Malaria is caused by parasites of the genus Plasmodium. According to the Centers for Disease Control, malaria ranks second in Africa as the greatest cause of death from infectious diseases, after HIV/AIDS. It ranks fifth worldwide, after respiratory infections, HIV/AIDS, diarrheal diseases, and tuberculosis. Plasmodium falciparum, one of at least eleven known Plasmodium parasites that attack humans, causes a particularly severe infection characterized by sequestration of the parasite in vital organs and deep tissues where it can evade the immune system.

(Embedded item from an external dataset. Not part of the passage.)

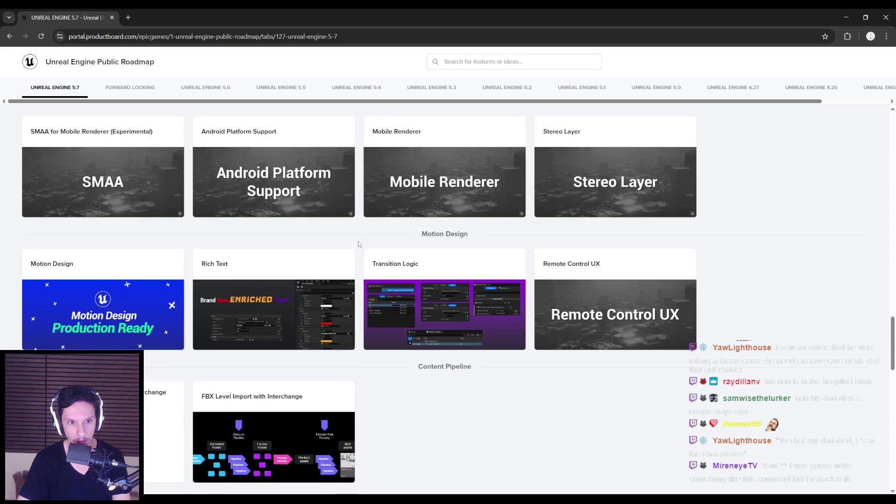
pyautogui.scroll(-1, 358, 243)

There is no effective malaria vaccine available. Recent strategies target the Plasmodium falciparum circumsporozoite protein (CSP), which is critical for the pathogenesis of the parasite. Currently, a vaccine called RTS,S (GlaxoSmithKline), composed of a portion of CSP, is in Phase III clinical trials. CSP is a protein monomer that can be broadly described as having three regions—the N-terminal region, the central repeat region, and the C-terminal region. The N and C-terminal regions contain crucial protective regions important for parasite invasion, and the central region contains highly conserved immunodominant tetrapeptide repeats. The vaccine RTS,S does not include the N-terminal region of CSP. It is composed of a portion of the CSP central repeat and the C-terminal region, linked to hepatitis B surface antigen. Recent reports indicating that the N-terminal region of CSP is immunogenic suggest that a vaccine strategy utilizing a CSP molecule having the N-terminal region would be superior.

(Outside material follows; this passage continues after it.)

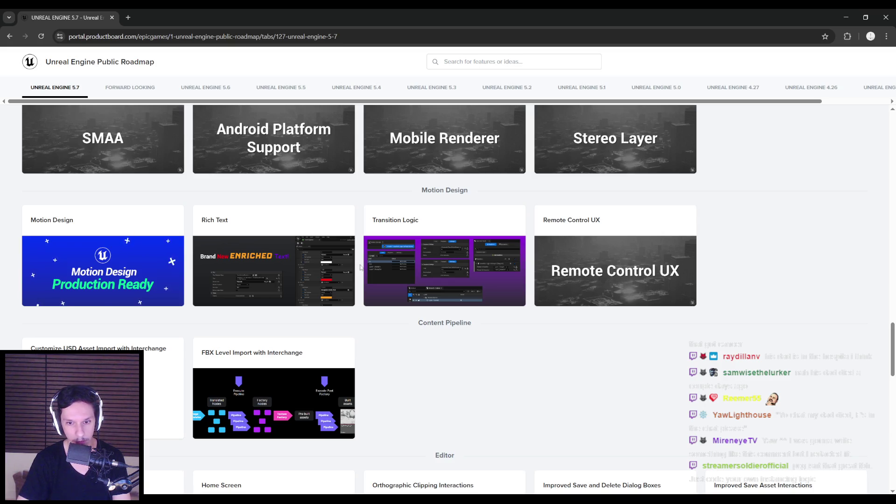
pyautogui.scroll(-2, 361, 267)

Development of a manufacturing scale purification process to make recombinant CSP in amounts that meet the needs for vaccine research and production presents challenges. The N-terminal region of CSP is highly susceptible to degradation. Furthermore, CSP dimerizes due to the formation of covalent intermolecular disulfide bonds that involve a free cysteine near the monomer's N-terminus. CSP also forms higher molecular weight aggregates. Present purification schemes provide recombinant CSP monomer lacking the N-terminal region, or they generate low yields of intact CSP. Denaturation to eliminate dimers and aggregates has required refolding, which is complicated by the presence of two disulfide bonds involving four cysteine residues in the C-terminal region of CSP. These disulfide bonds are critical for the structure and function of the C-terminal protective region; disrupting them has been shown to destroy CSP's ability to bind to liver cells. Furthermore, additional denaturing and refolding steps are burdensome, costly, reduce yield, and are challenging to scale up for use with large fermentation batches. Therefore, scalable purification methods for obtaining high quality recombinant CSP at high yields are needed.